Turkey remains on high alert after multiple attacks on its soil that have killed well over 200 people in the past year and have been blamed on, or claimed by, Kurdish rebels and Islamic State (IS) jihadists.
On Tuesday, a car bombing in the heart of Istanbul killed 11 people, including six police officers and five civilians, the latest in a spate of attacks in Turkey’s largest city.
There was no claim of responsibility for the Istanbul bombing but President Recep Tayyip Erdogan too suggested that Kurdish militants were behind it.
Images carried by Turkish media showed a massive plume of black smoke rising from the rubble of the severely damaged police station in the town of Midyat near the Syrian border.
The windows of houses in the neighbourhood were shattered by the force of the blast.
Yildirim said one police officer and two civilians have been confirmed dead so far while 30 people were injured.
The police station blast comes a day after a bombing in the heart of Istanbul killed 11 people, including several police, the latest in a spate of attacks in Turkey’s largest city.
The government on Wednesday put the toll at six officers and five civilians.
A radical splinter group of the PKK, the Kurdistan Freedom Falcons (TAK), claimed responsibility for two bombings in Ankara earlier this year that killed dozens of people.
Violence flared last year between Kurdish rebels and government forces, shattering a 2013 ceasefire reached after secret talks between PKK leader Abdullah Ocalan and the Turkish state.
Since July 2015, Turkey initiated a controversial military campaign against the PKK in the country’s southeastern Kurdish regions. Since the beginning of the campaign, Ankara has imposed several round-the-clock curfews, preventing civilians from fleeing regions where the military operations are being conducted.
Activists have accused the security forces of causing huge destruction to urban centres and killing Kurdish civilians. But the government says the operations are essential for public safety, blaming the PKK for the damage.

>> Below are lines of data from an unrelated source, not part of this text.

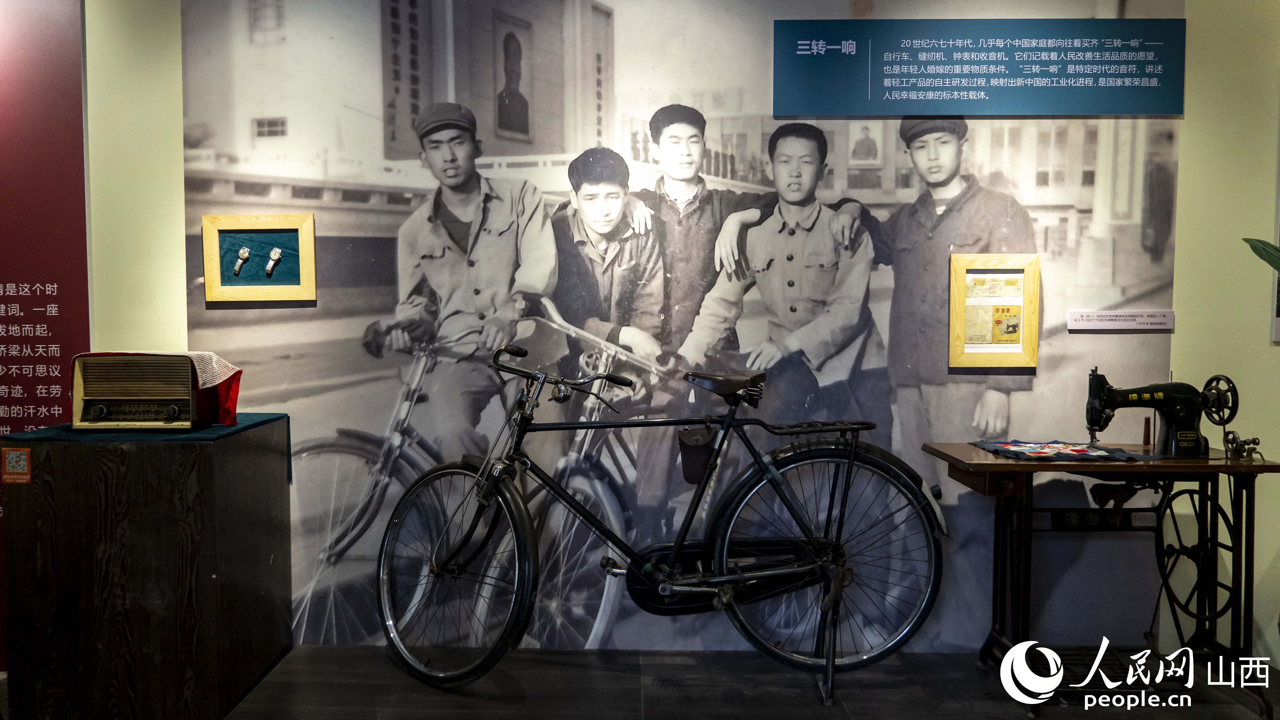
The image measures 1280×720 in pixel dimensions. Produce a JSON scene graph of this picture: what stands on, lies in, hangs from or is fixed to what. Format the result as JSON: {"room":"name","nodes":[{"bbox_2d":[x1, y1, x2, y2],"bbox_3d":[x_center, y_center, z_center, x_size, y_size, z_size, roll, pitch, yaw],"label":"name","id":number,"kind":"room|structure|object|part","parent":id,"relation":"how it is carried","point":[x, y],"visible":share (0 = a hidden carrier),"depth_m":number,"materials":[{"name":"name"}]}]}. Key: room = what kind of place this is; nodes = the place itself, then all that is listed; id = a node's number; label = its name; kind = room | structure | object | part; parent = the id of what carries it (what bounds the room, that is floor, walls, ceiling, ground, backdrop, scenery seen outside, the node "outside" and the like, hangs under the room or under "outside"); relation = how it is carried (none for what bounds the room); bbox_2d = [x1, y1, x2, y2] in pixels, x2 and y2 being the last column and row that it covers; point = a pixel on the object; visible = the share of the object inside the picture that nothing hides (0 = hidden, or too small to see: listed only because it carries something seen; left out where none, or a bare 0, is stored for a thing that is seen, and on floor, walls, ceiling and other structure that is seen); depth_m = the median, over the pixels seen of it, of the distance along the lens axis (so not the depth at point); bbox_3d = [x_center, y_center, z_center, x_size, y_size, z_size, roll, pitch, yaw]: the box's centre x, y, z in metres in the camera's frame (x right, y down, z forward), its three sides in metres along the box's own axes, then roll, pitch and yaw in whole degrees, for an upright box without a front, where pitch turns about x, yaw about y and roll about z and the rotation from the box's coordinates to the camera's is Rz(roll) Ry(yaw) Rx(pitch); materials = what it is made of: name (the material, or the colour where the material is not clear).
{"room":"museum","nodes":[
{"label":"museum","id":0,"kind":"room"},
{"bbox_2d":[70,0,1279,669],"bbox_3d":[0.196,-0.329,3.231,7.309,2.774,0.187,0,3,1],"label":"wall","id":1,"kind":"structure","parent":0,"point":[179,216],"depth_m":3.18,"materials":[{"name":"paint"}]},
{"bbox_2d":[0,0,90,661],"bbox_3d":[-2.472,-0.251,3.057,1.258,2.538,0.015,0,3,1],"label":"red wall panel","id":2,"kind":"object","parent":1,"relation":"attached to","point":[56,376],"visible":0.86,"depth_m":3.07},
{"bbox_2d":[183,0,1184,648],"bbox_3d":[0.160,-0.309,3.183,3.655,2.661,0.008,0,3,1],"label":"wall mural","id":3,"kind":"object","parent":1,"relation":"attached to","point":[755,168],"visible":0.78,"depth_m":3.17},
{"bbox_2d":[199,212,316,303],"bbox_3d":[-1.367,-0.357,3.204,0.381,0.310,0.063,0,3,1],"label":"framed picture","id":4,"kind":"object","parent":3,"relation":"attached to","point":[271,227],"visible":0.99,"depth_m":3.21,"materials":[{"name":"wood"}]},
{"bbox_2d":[232,247,250,276],"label":"wristwatch","id":5,"kind":"object","parent":4,"relation":"attached to","point":[237,268],"visible":0.97,"depth_m":3.27,"materials":[{"name":"silver metal"}]},
{"bbox_2d":[264,247,282,275],"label":"wristwatch","id":6,"kind":"object","parent":4,"relation":"attached to","point":[276,257],"visible":0.97,"depth_m":3.28,"materials":[{"name":"silver metal"}]},
{"bbox_2d":[947,252,1040,369],"bbox_3d":[1.247,-0.167,3.127,0.299,0.402,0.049,0,3,1],"label":"framed picture","id":7,"kind":"object","parent":3,"relation":"attached to","point":[1019,351],"visible":0.99,"depth_m":3.12,"materials":[{"name":"yellow wood"}]},
{"bbox_2d":[771,18,1185,116],"bbox_3d":[1.175,-1.007,3.070,1.414,0.325,0.018,0,3,1],"label":"information sign","id":8,"kind":"object","parent":1,"relation":"attached to","point":[1167,108],"visible":0.96,"depth_m":3.06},
{"bbox_2d":[1067,309,1174,331],"bbox_3d":[1.692,-0.137,3.118,0.415,0.062,0.019,0,3,1],"label":"label strip","id":9,"kind":"object","parent":1,"relation":"attached to","point":[1126,328],"visible":0.96,"depth_m":3.12,"materials":[{"name":"white"}]},
{"bbox_2d":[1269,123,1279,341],"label":"picture frame","id":10,"kind":"object","parent":1,"relation":"attached to","point":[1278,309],"visible":0.99,"depth_m":3.07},
{"bbox_2d":[186,645,1279,719],"bbox_3d":[-0.080,1.166,1.827,6.733,0.105,3.551,0,3,1],"label":"floor","id":11,"kind":"structure","parent":0,"point":[487,719],"depth_m":2.85,"materials":[{"name":"wood"}]},
{"bbox_2d":[0,414,293,719],"bbox_3d":[-1.540,0.635,2.852,0.626,0.866,0.572,0,3,1],"label":"wooden pedestal","id":12,"kind":"object","parent":11,"relation":"on","point":[179,575],"visible":0.98,"depth_m":2.60,"materials":[{"name":"brown wood"}]},
{"bbox_2d":[2,446,31,483],"bbox_3d":[-1.799,0.307,2.563,0.080,0.095,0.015,0,3,1],"label":"sticker","id":13,"kind":"object","parent":12,"relation":"attached to","point":[17,453],"visible":0.97,"depth_m":2.56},
{"bbox_2d":[2,413,291,482],"bbox_3d":[-1.551,0.292,2.840,0.631,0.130,0.543,0,3,1],"label":"cloth","id":14,"kind":"object","parent":12,"relation":"on","point":[269,419],"visible":0.44,"depth_m":2.68,"materials":[{"name":"fabric"}]},
{"bbox_2d":[71,351,230,430],"bbox_3d":[-1.550,0.095,2.820,0.403,0.231,0.325,0,3,1],"label":"radio","id":15,"kind":"object","parent":14,"relation":"on","point":[174,401],"visible":0.98,"depth_m":2.73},
{"bbox_2d":[74,350,240,390],"bbox_3d":[-1.542,0.028,2.824,0.430,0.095,0.305,0,3,1],"label":"cloth","id":16,"kind":"object","parent":15,"relation":"on","point":[214,364],"visible":0.49,"depth_m":2.78,"materials":[{"name":"white fabric"}]},
{"bbox_2d":[379,341,944,694],"bbox_3d":[0.078,0.513,2.980,1.790,1.077,0.553,0,3,1],"label":"bicycle","id":17,"kind":"object","parent":11,"relation":"on","point":[667,593],"visible":0.99,"depth_m":2.94,"materials":[{"name":"black metal"}]},
{"bbox_3d":[-0.617,0.692,2.906,0.455,0.655,0.344,0,3,1],"label":"wheel","id":18,"kind":"part","parent":17,"relation":"part of","materials":[{"name":"black rubber"}]},
{"bbox_3d":[-0.268,0.058,3.010,0.446,0.173,0.166,0,3,1],"label":"handlebars","id":19,"kind":"part","parent":17,"relation":"part of","materials":[{"name":"black metal"}]},
{"bbox_2d":[676,424,716,483],"bbox_3d":[0.194,0.317,2.977,0.142,0.179,0.100,0,3,1],"label":"pouch","id":20,"kind":"object","parent":17,"relation":"hanging from","point":[704,449],"visible":0.94,"depth_m":2.95,"materials":[{"name":"black leather"}]},
{"bbox_3d":[0.286,0.077,3.037,0.226,0.096,0.179,0,3,1],"label":"saddle","id":21,"kind":"part","parent":17,"relation":"part of","materials":[{"name":"black leather"}]},
{"bbox_3d":[0.624,0.660,2.958,0.746,0.703,0.176,0,3,1],"label":"wheel","id":22,"kind":"part","parent":17,"relation":"part of","materials":[{"name":"black rubber"}]},
{"bbox_2d":[921,443,1279,719],"bbox_3d":[1.537,0.694,2.893,1.039,0.769,0.500,0,3,1],"label":"sewing table","id":23,"kind":"object","parent":11,"relation":"on","point":[1251,463],"visible":0.91,"depth_m":2.80,"materials":[{"name":"wood"}]},
{"bbox_2d":[971,440,1148,461],"bbox_3d":[1.364,0.291,2.894,0.468,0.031,0.375,0,3,1],"label":"cloth","id":24,"kind":"object","parent":23,"relation":"on","point":[1082,451],"visible":0.98,"depth_m":2.85,"materials":[{"name":"fabric"}]},
{"bbox_2d":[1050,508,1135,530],"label":"nameplate","id":25,"kind":"object","parent":23,"relation":"attached to","point":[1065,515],"visible":0.94,"depth_m":3.02,"materials":[{"name":"black metal"}]},
{"bbox_2d":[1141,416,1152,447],"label":"thread spool","id":26,"kind":"object","parent":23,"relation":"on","point":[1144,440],"visible":0.99,"depth_m":2.98,"materials":[{"name":"brown wood"}]},
{"bbox_2d":[1083,367,1243,459],"bbox_3d":[1.681,0.169,2.856,0.474,0.277,0.186,0,3,1],"label":"sewing machine","id":27,"kind":"object","parent":23,"relation":"on","point":[1091,424],"visible":0.98,"depth_m":2.82,"materials":[{"name":"black metal"}]},
{"bbox_2d":[1223,430,1261,461],"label":"bobbin winder","id":28,"kind":"object","parent":23,"relation":"on","point":[1234,437],"visible":0.98,"depth_m":2.84,"materials":[{"name":"metal"}]},
{"bbox_2d":[1242,237,1279,274],"bbox_3d":[2.219,-0.172,2.690,0.570,0.824,0.579,-1,3,-14],"label":"plant leaf","id":29,"kind":"object","parent":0,"point":[1255,250],"visible":0.99,"depth_m":2.84,"materials":[{"name":"green plant"}]}
]}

Pro-Kurdish opposition political parties say between about 1,000 civilians, mostly Kurds, have perished in the fighting, since the Turkish offensive against the PKK centred in towns and cities in Turkish Kurdistan.
The PKK took up arms in 1984 against the Turkish state, which still denies the constitutional existence of Kurds, to push for greater autonomy for the Kurdish minority who make up around 22.5 million of the country’s 78-million population. Over 40,000 people have been killed.
A large Turkey’s Kurdish community openly sympathise with PKK rebels.